Could every line below be transcribed exactly, with the pictures dropped?

### SUPPLIED MATERIAL ###

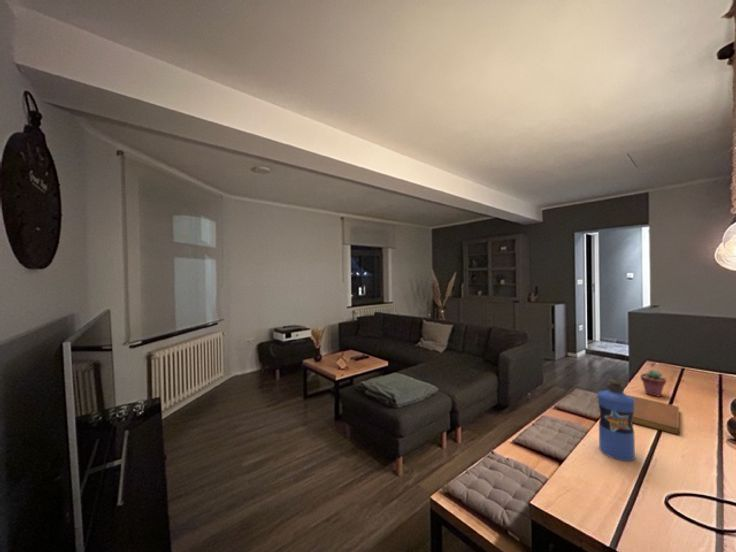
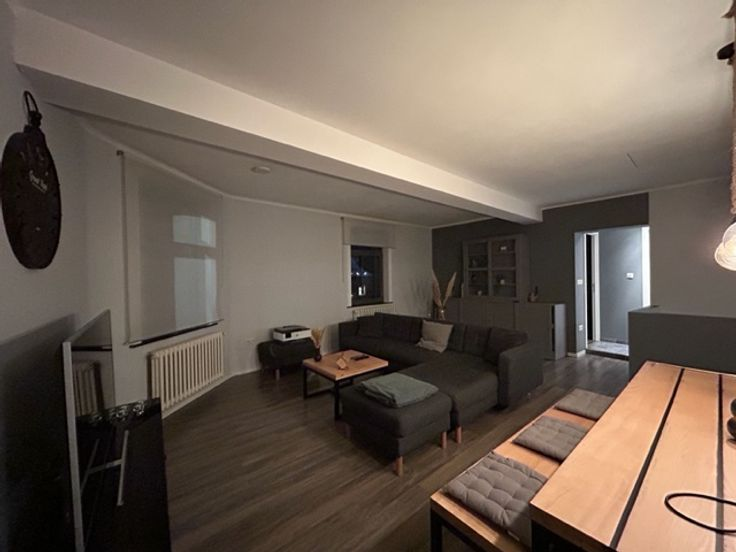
- potted succulent [640,369,667,398]
- notebook [628,394,680,436]
- water bottle [597,376,636,462]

###

= YOUR RESPONSE =
- potted succulent [640,369,667,398]
- notebook [628,394,680,436]
- water bottle [597,376,636,462]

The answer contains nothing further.